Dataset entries

○ ○ ○ ○ ○ ○ ○

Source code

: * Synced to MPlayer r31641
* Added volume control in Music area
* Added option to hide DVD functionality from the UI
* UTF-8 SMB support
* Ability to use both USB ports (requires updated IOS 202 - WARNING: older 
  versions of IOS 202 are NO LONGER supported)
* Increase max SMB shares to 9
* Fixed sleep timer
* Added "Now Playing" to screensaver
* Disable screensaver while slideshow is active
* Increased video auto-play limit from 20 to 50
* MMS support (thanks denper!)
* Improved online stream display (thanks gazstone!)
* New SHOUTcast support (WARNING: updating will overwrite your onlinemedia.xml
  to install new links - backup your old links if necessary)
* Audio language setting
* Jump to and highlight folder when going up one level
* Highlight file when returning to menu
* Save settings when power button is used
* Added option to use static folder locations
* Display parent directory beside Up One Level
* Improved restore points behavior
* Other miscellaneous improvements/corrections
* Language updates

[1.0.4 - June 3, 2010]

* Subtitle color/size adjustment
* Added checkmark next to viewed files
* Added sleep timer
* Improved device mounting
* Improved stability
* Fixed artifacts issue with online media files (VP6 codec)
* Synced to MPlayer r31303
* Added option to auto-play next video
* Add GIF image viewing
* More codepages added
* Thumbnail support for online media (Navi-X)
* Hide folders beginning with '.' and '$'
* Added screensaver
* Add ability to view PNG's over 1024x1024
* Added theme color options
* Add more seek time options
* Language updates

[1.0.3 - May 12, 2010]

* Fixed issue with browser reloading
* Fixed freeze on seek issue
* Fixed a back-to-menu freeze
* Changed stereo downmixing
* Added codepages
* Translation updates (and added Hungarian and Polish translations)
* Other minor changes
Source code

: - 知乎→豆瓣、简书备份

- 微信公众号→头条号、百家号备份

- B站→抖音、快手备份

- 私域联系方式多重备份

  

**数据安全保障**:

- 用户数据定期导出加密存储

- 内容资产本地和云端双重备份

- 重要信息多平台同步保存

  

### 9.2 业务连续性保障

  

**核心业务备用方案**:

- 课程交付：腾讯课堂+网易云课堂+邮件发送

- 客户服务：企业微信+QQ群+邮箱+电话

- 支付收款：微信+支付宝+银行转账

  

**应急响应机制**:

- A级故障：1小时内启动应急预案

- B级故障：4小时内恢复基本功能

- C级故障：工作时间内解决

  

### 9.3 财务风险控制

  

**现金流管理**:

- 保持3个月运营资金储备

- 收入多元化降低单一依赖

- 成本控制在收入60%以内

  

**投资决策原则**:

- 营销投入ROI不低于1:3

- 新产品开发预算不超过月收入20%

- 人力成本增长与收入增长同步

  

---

○ ○ ○ ○ ○ ○ ○

Using the data above, return every line that contains the string "WARNING".

» Exercise output:
* Ability to use both USB ports (requires updated IOS 202 - WARNING: older 
* New SHOUTcast support (WARNING: updating will overwrite your onlinemedia.xml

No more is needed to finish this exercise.